Whether it’s going back to recreate an amazing experience, or returning to make new memories, revisiting the same place shouldn’t be looked down on.

While I’m not not going to new countries, this year I’m seeing more of the ones I’ve been to and loved. Everything has become a numbers game, from Insta-followers and likes to countries travelled to. I’m realising my travel journey isn’t for anyone else’s benefit, just like where you choose to go on your holiday shouldn’t be up for public scrutiny.

For the last year or two I’ve been travelling long-haul in search of amazing destinations, food, beaches, sailing etc while neglecting Europe’s understimated offering. Living and growing up in the UK and Ireland, I’ve taken for granted how good we have it. Cheap and easy access across the EU to some of the best coastlines, water, wine, architecture, culture and history on the planet. No year will go by without taking a trip to my second home in Tenerife, I won’t rest until I’ve seen every beach bar in Ibiza (video below of me trying to do just that) and then decided on a favourite to return to. Visits to the Irish countryside will never get old, nor will sailing up to Soggy Dollar bar in the British Virgin Islands. I’ll be back to Thailand, I want to see more of Morocco and those Mexican cenotes and ruins are calling me back to explore more. Once the Iceland hysteria has died down, I’ll be going back to snorkel in the Silfra fjord and I’ll always have time to visit friends in LA, Amsterdam, Bangkok and London.

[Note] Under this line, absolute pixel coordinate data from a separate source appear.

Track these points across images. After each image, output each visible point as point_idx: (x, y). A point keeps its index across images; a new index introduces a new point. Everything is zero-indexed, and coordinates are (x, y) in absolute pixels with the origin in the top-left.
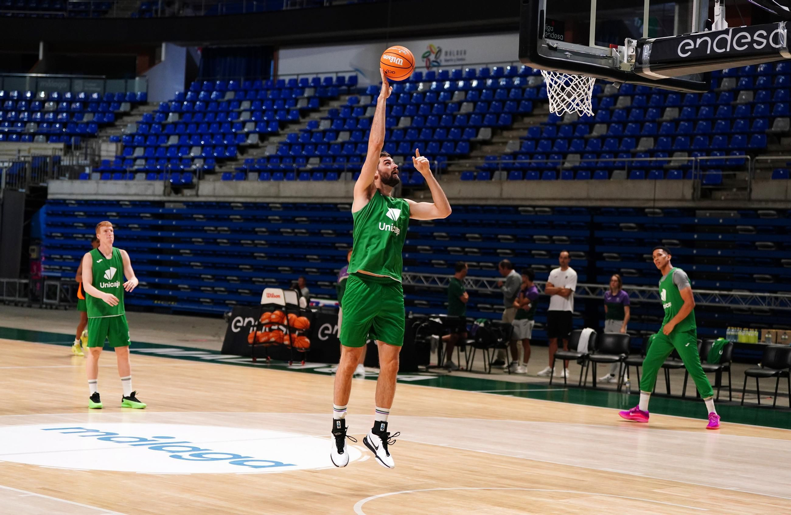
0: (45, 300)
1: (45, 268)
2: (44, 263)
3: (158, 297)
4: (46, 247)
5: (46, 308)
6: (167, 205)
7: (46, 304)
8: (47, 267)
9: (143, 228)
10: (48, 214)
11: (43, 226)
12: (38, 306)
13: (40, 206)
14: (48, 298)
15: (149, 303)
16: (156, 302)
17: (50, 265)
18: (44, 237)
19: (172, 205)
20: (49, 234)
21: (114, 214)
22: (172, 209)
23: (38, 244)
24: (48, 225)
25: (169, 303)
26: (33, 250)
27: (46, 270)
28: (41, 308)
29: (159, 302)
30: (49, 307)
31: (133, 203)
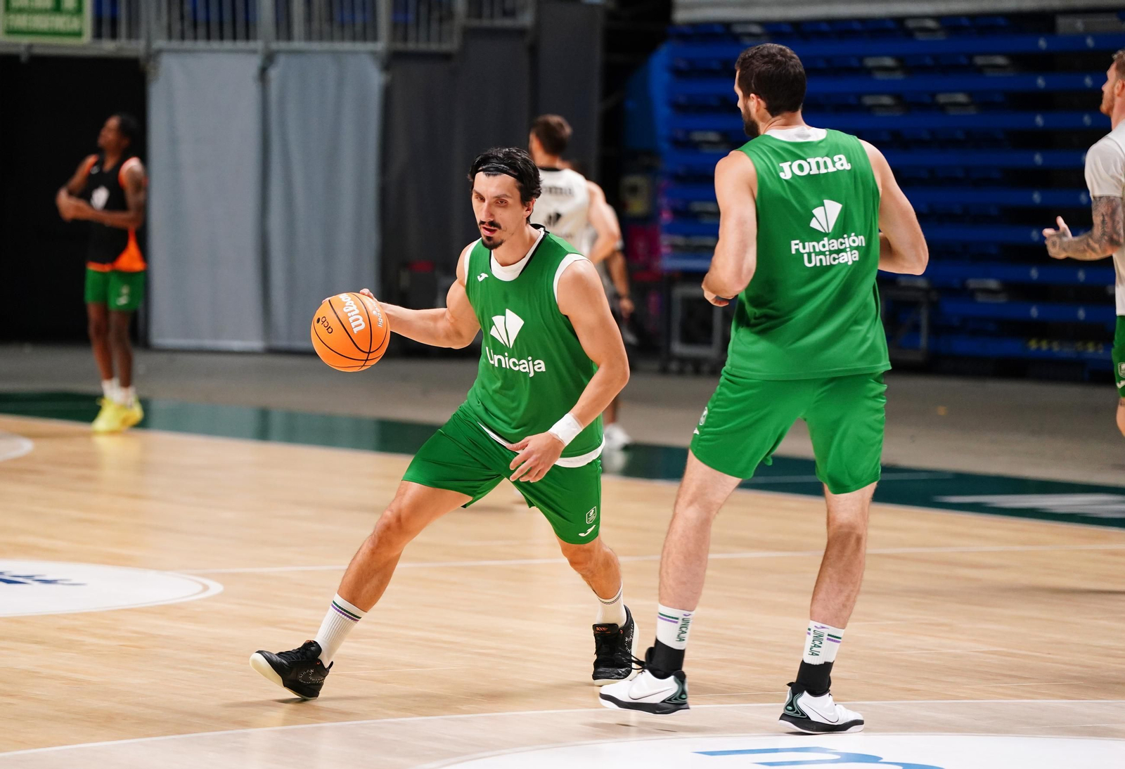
0: (678, 348)
1: (674, 247)
2: (671, 230)
3: (1040, 330)
4: (676, 177)
5: (681, 372)
6: (1063, 23)
7: (683, 360)
8: (679, 240)
9: (984, 102)
10: (677, 72)
11: (662, 112)
12: (655, 365)
13: (649, 46)
14: (688, 339)
15: (1008, 347)
16: (1033, 345)
17: (687, 235)
18: (665, 146)
19: (1079, 24)
20: (680, 135)
21: (888, 62)
22: (1082, 37)
23: (648, 170)
24: (677, 107)
25: (1079, 346)
26: (634, 190)
27: (677, 250)
28: (664, 371)
29: (1044, 345)
30: (689, 368)
31: (951, 23)
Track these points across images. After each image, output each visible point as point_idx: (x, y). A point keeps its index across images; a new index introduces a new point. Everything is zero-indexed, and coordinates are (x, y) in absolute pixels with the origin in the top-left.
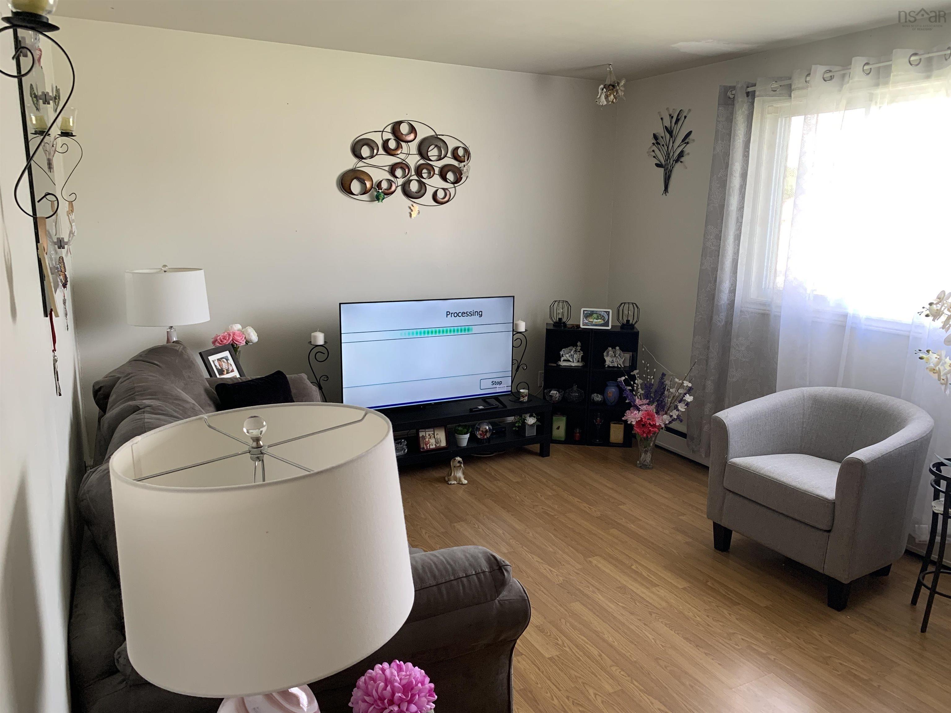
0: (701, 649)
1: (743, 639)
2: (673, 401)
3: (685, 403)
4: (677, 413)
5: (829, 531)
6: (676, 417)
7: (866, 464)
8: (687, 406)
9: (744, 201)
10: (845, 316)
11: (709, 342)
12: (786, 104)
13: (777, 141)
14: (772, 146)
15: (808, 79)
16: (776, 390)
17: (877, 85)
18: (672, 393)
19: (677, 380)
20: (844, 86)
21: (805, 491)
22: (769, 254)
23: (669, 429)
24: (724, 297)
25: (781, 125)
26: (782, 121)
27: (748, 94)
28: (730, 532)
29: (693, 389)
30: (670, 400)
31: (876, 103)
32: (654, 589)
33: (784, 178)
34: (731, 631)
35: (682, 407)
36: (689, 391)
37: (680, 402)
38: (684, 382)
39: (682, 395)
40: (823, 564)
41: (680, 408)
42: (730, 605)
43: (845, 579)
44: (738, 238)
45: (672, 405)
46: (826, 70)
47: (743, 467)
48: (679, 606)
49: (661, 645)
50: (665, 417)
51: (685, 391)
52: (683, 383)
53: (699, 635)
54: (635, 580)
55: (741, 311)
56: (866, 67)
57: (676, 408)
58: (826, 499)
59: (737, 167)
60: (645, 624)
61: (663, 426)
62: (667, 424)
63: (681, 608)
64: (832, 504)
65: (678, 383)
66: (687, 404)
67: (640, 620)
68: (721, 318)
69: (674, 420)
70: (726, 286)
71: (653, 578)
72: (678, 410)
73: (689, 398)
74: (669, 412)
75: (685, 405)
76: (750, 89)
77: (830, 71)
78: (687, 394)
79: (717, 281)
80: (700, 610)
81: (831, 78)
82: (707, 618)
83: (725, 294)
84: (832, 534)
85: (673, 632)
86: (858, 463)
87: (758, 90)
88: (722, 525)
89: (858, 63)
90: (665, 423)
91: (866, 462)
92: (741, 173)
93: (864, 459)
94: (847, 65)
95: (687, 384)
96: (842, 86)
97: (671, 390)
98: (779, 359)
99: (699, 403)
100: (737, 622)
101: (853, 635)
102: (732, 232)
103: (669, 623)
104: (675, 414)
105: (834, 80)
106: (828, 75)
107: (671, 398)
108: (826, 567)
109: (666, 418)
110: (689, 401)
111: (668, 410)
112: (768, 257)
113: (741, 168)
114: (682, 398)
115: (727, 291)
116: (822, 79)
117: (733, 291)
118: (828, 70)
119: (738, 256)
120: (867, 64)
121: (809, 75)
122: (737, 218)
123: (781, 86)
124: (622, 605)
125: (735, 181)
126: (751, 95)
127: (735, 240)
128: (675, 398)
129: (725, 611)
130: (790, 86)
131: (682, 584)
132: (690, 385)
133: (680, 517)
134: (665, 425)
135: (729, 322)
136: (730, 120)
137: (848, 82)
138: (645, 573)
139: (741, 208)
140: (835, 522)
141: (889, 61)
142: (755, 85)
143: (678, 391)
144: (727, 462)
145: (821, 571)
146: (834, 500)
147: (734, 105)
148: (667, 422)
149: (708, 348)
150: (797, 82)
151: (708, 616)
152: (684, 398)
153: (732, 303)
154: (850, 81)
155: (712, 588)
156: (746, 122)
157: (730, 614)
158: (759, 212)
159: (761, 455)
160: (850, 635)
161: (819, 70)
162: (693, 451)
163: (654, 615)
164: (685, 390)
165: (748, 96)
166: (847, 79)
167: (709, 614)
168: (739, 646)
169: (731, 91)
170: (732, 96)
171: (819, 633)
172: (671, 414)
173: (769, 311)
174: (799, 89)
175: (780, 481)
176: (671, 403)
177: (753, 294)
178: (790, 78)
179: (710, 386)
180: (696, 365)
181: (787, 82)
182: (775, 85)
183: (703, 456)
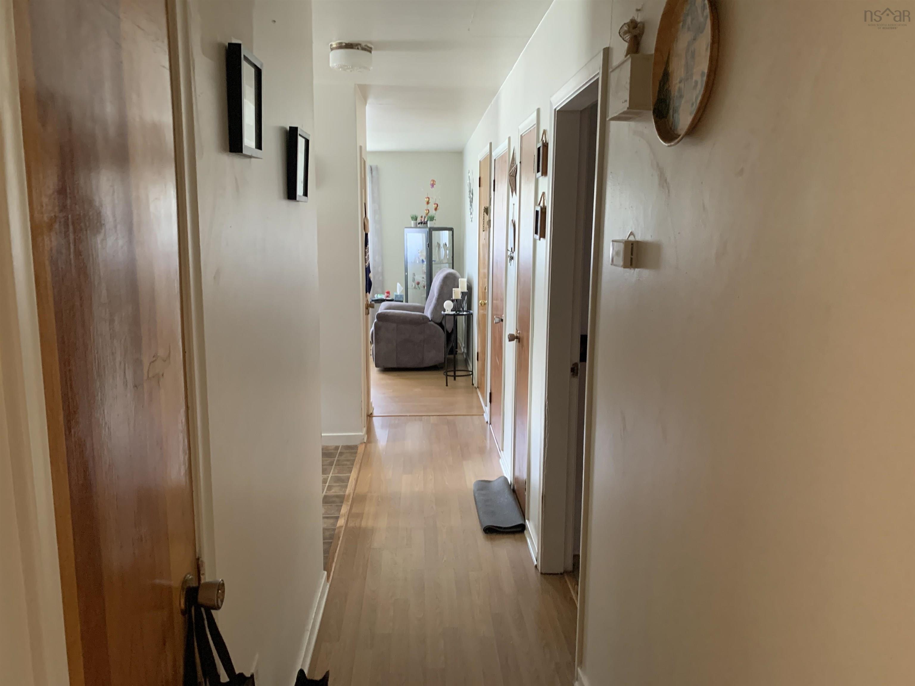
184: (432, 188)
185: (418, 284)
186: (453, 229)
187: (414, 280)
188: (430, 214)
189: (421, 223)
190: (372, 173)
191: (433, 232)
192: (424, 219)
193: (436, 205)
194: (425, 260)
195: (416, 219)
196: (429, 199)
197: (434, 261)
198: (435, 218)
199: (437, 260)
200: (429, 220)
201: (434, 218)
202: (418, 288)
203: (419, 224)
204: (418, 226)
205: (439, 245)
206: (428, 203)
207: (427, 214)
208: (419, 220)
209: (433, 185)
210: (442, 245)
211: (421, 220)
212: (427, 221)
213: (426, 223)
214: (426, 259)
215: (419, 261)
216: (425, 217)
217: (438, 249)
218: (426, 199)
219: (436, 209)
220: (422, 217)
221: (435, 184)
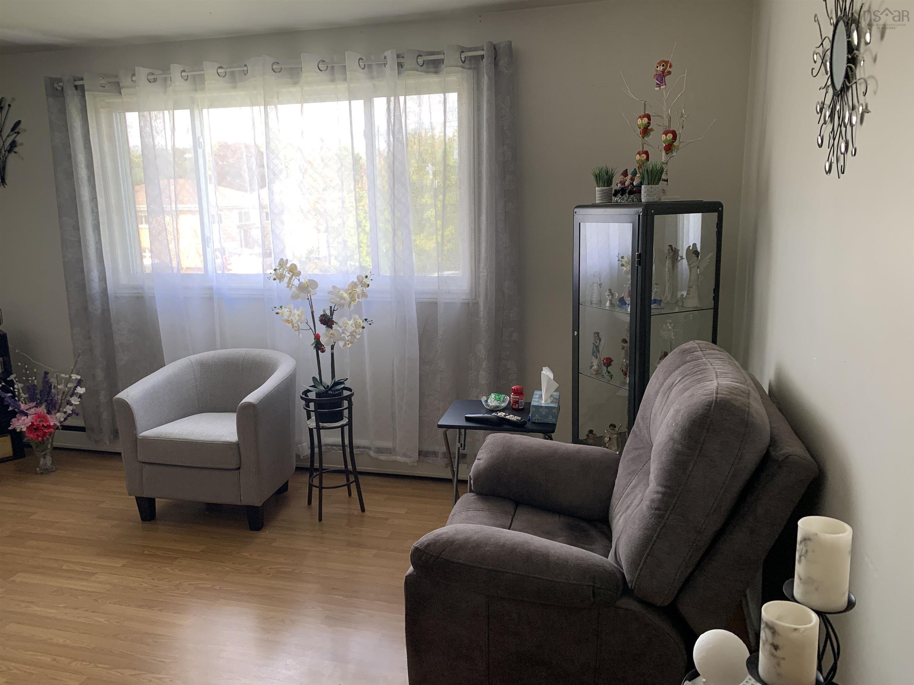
0: (155, 609)
1: (189, 584)
2: (64, 397)
3: (78, 396)
4: (71, 408)
5: (239, 468)
6: (71, 412)
7: (256, 405)
8: (81, 399)
9: (96, 192)
10: (211, 288)
11: (89, 331)
12: (116, 100)
13: (116, 135)
14: (112, 139)
15: (134, 79)
16: (165, 363)
17: (196, 90)
18: (61, 389)
19: (63, 375)
20: (168, 89)
21: (212, 441)
22: (130, 241)
23: (66, 428)
24: (95, 285)
25: (116, 119)
26: (116, 116)
27: (76, 87)
28: (154, 500)
29: (83, 380)
30: (59, 397)
31: (198, 106)
32: (93, 578)
33: (131, 170)
34: (178, 582)
35: (75, 401)
36: (79, 383)
37: (71, 396)
38: (72, 375)
39: (72, 389)
40: (239, 497)
41: (73, 402)
42: (171, 562)
43: (258, 503)
44: (97, 227)
45: (63, 401)
46: (149, 72)
47: (154, 438)
48: (123, 582)
49: (116, 622)
50: (58, 415)
51: (75, 385)
52: (70, 377)
53: (150, 598)
54: (70, 578)
55: (116, 297)
56: (183, 74)
57: (69, 403)
58: (232, 443)
59: (81, 158)
60: (93, 612)
61: (58, 424)
62: (62, 421)
63: (125, 582)
64: (237, 445)
65: (65, 378)
66: (80, 396)
67: (86, 611)
68: (97, 307)
69: (69, 415)
70: (95, 274)
71: (89, 569)
72: (71, 405)
73: (81, 390)
74: (61, 409)
75: (78, 398)
76: (78, 83)
77: (153, 74)
78: (78, 387)
79: (85, 271)
80: (144, 577)
81: (155, 80)
82: (153, 581)
83: (96, 282)
84: (241, 470)
85: (123, 607)
86: (249, 405)
87: (86, 83)
88: (144, 496)
89: (176, 70)
90: (60, 421)
91: (256, 404)
92: (86, 164)
93: (253, 401)
94: (166, 70)
95: (74, 376)
96: (165, 87)
97: (59, 387)
98: (162, 336)
99: (92, 393)
100: (180, 573)
101: (274, 544)
102: (90, 222)
103: (118, 600)
104: (69, 409)
105: (157, 82)
106: (151, 77)
107: (61, 395)
108: (242, 498)
109: (60, 416)
110: (82, 392)
111: (60, 407)
112: (131, 244)
113: (85, 160)
114: (74, 392)
115: (96, 280)
116: (147, 80)
117: (103, 278)
118: (151, 73)
119: (101, 244)
120: (184, 71)
121: (134, 75)
122: (92, 209)
123: (108, 82)
124: (62, 605)
125: (83, 173)
126: (80, 89)
127: (94, 231)
128: (66, 394)
129: (167, 569)
130: (118, 83)
131: (119, 563)
132: (79, 377)
133: (100, 506)
134: (61, 422)
135: (106, 310)
136: (63, 111)
137: (171, 86)
138: (78, 568)
139: (94, 198)
140: (242, 459)
141: (201, 71)
142: (82, 79)
143: (66, 386)
144: (137, 438)
145: (239, 504)
146: (237, 442)
147: (64, 97)
148: (62, 420)
149: (90, 338)
150: (125, 81)
151: (153, 579)
152: (76, 391)
153: (105, 291)
154: (173, 85)
155: (150, 555)
156: (81, 115)
157: (172, 569)
158: (113, 202)
159: (166, 424)
160: (272, 545)
161: (142, 72)
162: (96, 442)
163: (100, 601)
164: (75, 383)
165: (76, 89)
166: (169, 82)
167: (153, 577)
168: (187, 591)
169: (58, 83)
170: (59, 88)
171: (249, 553)
172: (65, 410)
173: (142, 293)
174: (127, 87)
175: (189, 440)
176: (62, 400)
177: (124, 280)
178: (117, 76)
179: (100, 374)
180: (80, 357)
181: (116, 80)
182: (103, 82)
183: (108, 443)
184: (659, 86)
185: (608, 362)
186: (722, 206)
187: (596, 351)
188: (650, 165)
189: (622, 191)
190: (496, 64)
191: (658, 219)
192: (632, 180)
193: (670, 136)
194: (628, 300)
195: (609, 182)
196: (649, 119)
197: (655, 301)
198: (664, 177)
199: (667, 296)
200: (646, 181)
201: (661, 173)
202: (606, 375)
203: (616, 193)
204: (615, 199)
205: (674, 252)
206: (646, 131)
207: (641, 165)
208: (616, 185)
209: (661, 78)
210: (683, 253)
211: (623, 183)
212: (640, 185)
213: (636, 191)
214: (631, 296)
215: (611, 303)
216: (634, 173)
217: (671, 266)
218: (639, 121)
219: (669, 148)
220: (625, 174)
221: (669, 73)
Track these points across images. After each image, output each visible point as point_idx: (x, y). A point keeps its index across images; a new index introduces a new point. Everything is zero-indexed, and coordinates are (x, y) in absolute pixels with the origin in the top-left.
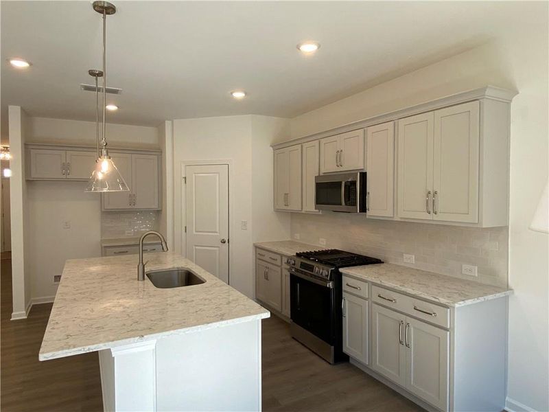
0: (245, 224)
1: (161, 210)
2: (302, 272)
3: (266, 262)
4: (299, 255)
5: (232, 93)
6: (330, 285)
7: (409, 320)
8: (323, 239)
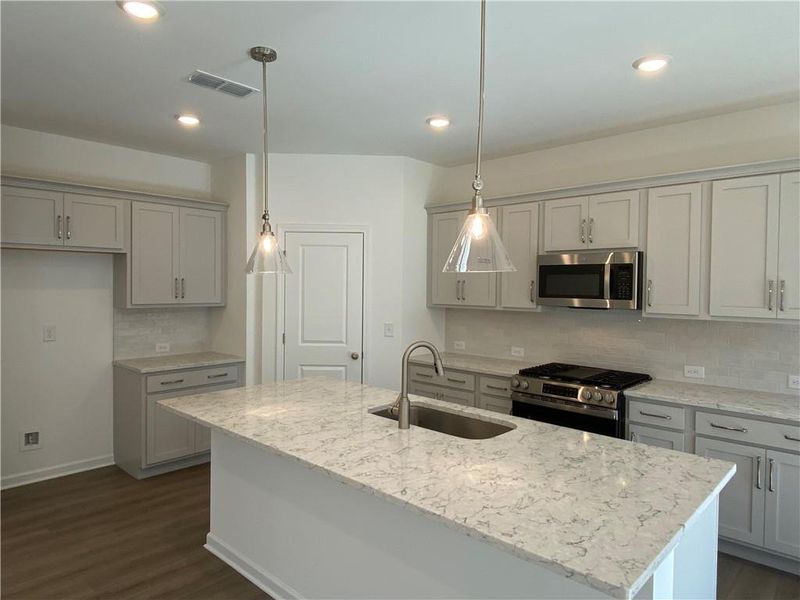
0: (389, 328)
1: (224, 307)
2: (545, 398)
3: (438, 386)
4: (524, 373)
5: (428, 121)
6: (615, 415)
7: (771, 454)
8: (517, 349)
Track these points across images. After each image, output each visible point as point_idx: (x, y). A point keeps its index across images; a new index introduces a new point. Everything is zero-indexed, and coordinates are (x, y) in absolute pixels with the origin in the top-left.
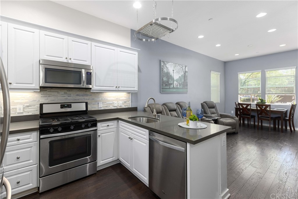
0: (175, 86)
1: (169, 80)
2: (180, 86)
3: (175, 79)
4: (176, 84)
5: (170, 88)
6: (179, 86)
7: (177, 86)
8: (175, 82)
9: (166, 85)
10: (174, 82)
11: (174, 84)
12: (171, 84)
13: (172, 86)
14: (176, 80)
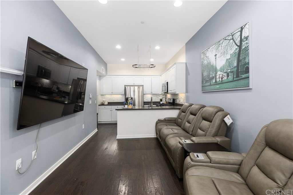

So that’s why I don’t travel to new countries as a priority. What’s your travel story? Were you impressed with the story of the youngest female to visit every country? Leave me a comment, I’d love to hear your thoughts.



  1. 17 May 2017 / 22:08

    This article is so true! I feel like it’s a race to see ‘everything’ and have been ‘everywhere’. You are almost made to feel bad for ‘going back’ to old familiar places on any sort of a regular basis. Despite the fact that I lived in Italy for 3 years and explored plenty of cute spots, I by no means saw everything. I go back to Italy every year and intend to dam well continue that! I totally agree that when you return to the familiar you can be guaranteed a good time because you know what the devil you are doing and not floundering your way through someone else’s recommendations. You know the good bars with the hot barmen, you know the best beach spots and you know where the tastiest chocolate mousse and best value aperitivo is. Plus when you bring a different friend along you can show off your fav spot to them and see it anew in their eyes. You are so right, girl!

    • nadia
      18 May 2017 / 08:00

      Why is it that people make you feel bad about it? Such a weird thing to do to someone who’s excited about their holiday! Very good point about showing a friend, I love doing that in LA and I let my friends do it for me in London even though I used to live there!!

  2. 18 May 2017 / 10:14

    I so agree. I keep visiting London, Paris and New York because I love them I love getting to know the cities better each time. And LA because I’ve family there. I’m not particularly adventurous. We enjoyed the Caribbean so we headed back there for a sailing holiday and once the baby is old enough we’ok do it again because we’ve already tried it so we know it’ll be easy to do. I’ve a few places on the bucket list but nothing wrong with familiarity!

    • nadia
      18 May 2017 / 10:56

      Exactly – of course there’s so much more of the world I want to see, it’s not a bad thing to see the same places again and again though. Very few people are fully nomadic these days, we like a sense of home and familiarity. Going to those places you listed has got to be adventurous though, it’s all this stuff online about bucket lists and numbers that’s subliminally telling you you’re not. Keep enjoying what you’re doing girl!

  3. lomon
    18 May 2017 / 14:18

    This is so true! Theres loads of places i only went to for a few days and dying to go back for more but feel some sort of weird guilt at not crossing more places off the list? defo gonna take this on board and go back to some of my faves.

    • nadia
      18 May 2017 / 14:52

      Do it! It’s YOUR holiday to do whatever you want with. A few days can only scratch the surface of a place! I completely understand your guilt and often feel it too, but I’m adopting more of a not giving AF attitude and doing it anyway!